TBI Weekly: Do producers have a “gun to their heads” over BritBox?

Broadchurch

As international revenues for the UK’s TV production sector reach unprecedented levels, there is a battle brewing closer to home ahead of BritBox’s launch later this year, with trade body Pact claiming that producers have a “gun to their heads” over rights.  

Major changes to BBC VOD platform iPlayer that see the 30-day catch-up window extend to 12 months have prompted a review of the public broadcaster’s programme release policy for VOD that could now see BBC-commissioned programmes that leave iPlayer land directly on BritBox, rather than being shopped around to other SVOD partners.

Under the new policy, the BBC reels back its standard 18-month exclusivity period for a programme to just 12 months, during which they will be on the iPlayer, followed by a six-month window where the content can be released to SVODs that meet four criteria – criteria that BritBox will surely meet, but which other streamers may struggle with.

The changes have led John McVay, boss of UK trade body Pact, to accuse the BBC of muddying the waters between the public service and its commercial interests as it nears the launch of its UK-focused streamer with ITV, leaving producers to pay the price.

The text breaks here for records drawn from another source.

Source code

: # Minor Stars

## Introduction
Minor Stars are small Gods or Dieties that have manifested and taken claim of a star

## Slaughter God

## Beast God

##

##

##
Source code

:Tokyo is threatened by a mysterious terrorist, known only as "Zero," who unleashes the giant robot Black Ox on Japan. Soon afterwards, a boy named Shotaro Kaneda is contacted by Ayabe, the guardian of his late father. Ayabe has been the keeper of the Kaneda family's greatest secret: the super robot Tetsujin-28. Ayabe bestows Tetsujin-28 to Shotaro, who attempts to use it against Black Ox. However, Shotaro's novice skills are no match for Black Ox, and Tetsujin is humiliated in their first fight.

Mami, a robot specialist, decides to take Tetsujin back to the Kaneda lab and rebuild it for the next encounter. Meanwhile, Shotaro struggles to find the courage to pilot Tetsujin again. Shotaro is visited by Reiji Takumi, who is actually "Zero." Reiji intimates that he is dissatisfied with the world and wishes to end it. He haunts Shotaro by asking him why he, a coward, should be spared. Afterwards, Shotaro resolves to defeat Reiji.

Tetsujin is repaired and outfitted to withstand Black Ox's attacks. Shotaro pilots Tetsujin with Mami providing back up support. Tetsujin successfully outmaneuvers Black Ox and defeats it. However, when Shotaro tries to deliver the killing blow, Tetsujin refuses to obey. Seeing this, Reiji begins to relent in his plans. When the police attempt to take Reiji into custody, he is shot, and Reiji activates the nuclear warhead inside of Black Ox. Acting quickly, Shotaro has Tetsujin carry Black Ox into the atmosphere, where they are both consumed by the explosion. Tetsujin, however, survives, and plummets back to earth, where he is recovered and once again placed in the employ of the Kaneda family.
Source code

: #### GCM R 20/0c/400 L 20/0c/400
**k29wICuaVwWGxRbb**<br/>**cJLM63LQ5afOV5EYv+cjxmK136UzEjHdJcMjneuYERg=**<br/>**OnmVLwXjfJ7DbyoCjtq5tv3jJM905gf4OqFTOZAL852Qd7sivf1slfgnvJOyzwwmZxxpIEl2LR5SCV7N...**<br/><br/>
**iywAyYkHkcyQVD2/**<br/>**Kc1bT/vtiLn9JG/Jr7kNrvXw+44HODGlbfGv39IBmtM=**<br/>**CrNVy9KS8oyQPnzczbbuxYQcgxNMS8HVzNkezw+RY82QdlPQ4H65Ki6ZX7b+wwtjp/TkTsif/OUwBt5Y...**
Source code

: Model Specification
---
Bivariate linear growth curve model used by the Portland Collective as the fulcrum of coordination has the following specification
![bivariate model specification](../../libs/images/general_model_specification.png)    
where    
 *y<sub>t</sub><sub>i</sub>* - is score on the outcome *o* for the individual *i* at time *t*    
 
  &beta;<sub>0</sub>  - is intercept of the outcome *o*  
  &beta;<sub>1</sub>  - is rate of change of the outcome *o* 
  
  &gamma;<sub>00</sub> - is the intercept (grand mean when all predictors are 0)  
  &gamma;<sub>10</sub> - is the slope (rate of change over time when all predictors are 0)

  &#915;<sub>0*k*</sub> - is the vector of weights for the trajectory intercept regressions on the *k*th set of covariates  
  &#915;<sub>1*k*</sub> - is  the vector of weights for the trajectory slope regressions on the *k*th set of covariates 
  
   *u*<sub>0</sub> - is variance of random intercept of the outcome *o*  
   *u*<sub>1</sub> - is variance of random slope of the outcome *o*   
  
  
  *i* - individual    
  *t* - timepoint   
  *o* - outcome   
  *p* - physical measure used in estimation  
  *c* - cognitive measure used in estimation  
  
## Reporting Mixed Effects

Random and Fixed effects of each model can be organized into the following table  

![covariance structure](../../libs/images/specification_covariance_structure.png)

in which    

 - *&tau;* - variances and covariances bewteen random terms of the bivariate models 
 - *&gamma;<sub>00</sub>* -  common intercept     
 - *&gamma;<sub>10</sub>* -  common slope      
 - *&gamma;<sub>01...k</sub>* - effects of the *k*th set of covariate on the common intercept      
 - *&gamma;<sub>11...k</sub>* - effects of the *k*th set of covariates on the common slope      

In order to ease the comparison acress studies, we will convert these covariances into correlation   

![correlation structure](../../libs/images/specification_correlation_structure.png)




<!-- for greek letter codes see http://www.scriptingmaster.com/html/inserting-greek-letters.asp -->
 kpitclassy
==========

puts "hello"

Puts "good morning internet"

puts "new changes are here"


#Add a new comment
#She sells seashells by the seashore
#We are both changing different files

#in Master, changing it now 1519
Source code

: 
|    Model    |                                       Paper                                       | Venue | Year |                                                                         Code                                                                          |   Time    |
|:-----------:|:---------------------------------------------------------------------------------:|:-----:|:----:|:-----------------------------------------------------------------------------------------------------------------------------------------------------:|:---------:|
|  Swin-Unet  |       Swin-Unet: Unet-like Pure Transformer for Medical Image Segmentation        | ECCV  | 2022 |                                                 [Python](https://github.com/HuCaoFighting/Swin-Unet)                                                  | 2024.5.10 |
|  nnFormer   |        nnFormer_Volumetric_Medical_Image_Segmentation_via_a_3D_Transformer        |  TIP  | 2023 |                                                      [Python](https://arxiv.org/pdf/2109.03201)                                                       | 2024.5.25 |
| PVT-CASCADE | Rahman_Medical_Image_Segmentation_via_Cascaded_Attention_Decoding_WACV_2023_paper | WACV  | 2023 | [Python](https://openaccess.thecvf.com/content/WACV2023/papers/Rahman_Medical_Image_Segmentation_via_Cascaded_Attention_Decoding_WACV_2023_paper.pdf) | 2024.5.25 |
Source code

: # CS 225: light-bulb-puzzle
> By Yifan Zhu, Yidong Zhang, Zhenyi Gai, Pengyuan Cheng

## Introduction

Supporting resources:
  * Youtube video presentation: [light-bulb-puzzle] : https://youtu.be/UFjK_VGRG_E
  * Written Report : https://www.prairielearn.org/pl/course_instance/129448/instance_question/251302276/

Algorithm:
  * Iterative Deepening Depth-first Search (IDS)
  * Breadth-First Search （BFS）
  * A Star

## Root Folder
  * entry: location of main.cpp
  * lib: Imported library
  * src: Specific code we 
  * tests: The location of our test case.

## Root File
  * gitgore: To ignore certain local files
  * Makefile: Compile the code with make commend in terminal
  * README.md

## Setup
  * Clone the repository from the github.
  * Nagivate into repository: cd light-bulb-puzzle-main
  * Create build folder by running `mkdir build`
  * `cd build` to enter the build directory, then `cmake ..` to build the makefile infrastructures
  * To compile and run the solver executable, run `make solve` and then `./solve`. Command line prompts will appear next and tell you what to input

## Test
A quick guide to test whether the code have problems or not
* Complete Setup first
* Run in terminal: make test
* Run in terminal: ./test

“It is essentially a gun to their head,” said McVay of the proposed changes, which media regulator Ofcom has provisionally agreed upon while noting that they do not “create an unfair competitive advantage”.

TBI understands that the BBC’s rationale for the revised policy is to protect its investment for the licence fee payer while maintaining long-term relevance in the UK market.

A BBC spokesperson tells TBI that “BritBox will operate on commercial grounds as we’ve always said”.

BBC director general Tony Hall and ITV CEO Carolyn McCall

“It will be an additional investor in the market, and there’s nothing in our approach that will stop producers getting a fair market rate for their content. It’s for producers and their distributors to decide who they want to sell to and on what terms.”

However, McVay counters that it will be challenging for producers to sell the content on in that six-month period because “no one else will qualify”.

The criteria call for a qualifying SVOD to “provide the BBC with data based on insight into the performance of BBC content” as well as “provide the BBC with a material degree of oversight in relation to the prominence, attribution, promotion, windowing and scheduling of BBC content on its service”, among other points.

Certainly, it is difficult to square the likes of Netflix, which is famously secretive about performance data on the platform, sharing this level of information.

The latest firestorm comes weeks after ITV began internal trials of BritBox, as revealed by TBI. The operational structure for the JV is such that ITV holds 90% of equity, with the remaining 10% held by the BBC, which is still able to contribute to the development of the “core purposes and strategic direction” of BritBox.

It also arrives just weeks after McVay last took aim at the BBC, accusing the corporation of employing “bullying and immoral” tactics against production companies as it looks to secure 12-month windows for iPlayer.

Domestic strife against international success

The domestic quarrels come as UK producers enjoy more international opportunities than ever before, as evidenced by Pact’s Census for 2018, which saw revenues breaking the £3bn ($3.7bn) mark for the first time.

Indeed, according to the latest figures, international revenues grew by 20% to £962m ($1.1bn) – a 90% increase since 2013, and due primarily to a 28% increase in primary international commission revenues totalling £704m ($868m).

What was, 10 years ago, a “purely domestic market” has now gone global, bringing abundant avenues for business, argues McVay. In other words: the buck doesn’t stop with the BBC and BritBox.

“British producers have other buyers,” says McVay. “If I’ve got a great show and I know I’m going to be stitched up financially working on that for the BBC, I can go somewhere else.

“[International commissioners] just want great stuff and they want great producers who can make it. The domestic market is really important to us, but it has to function properly for it to remain attractive.”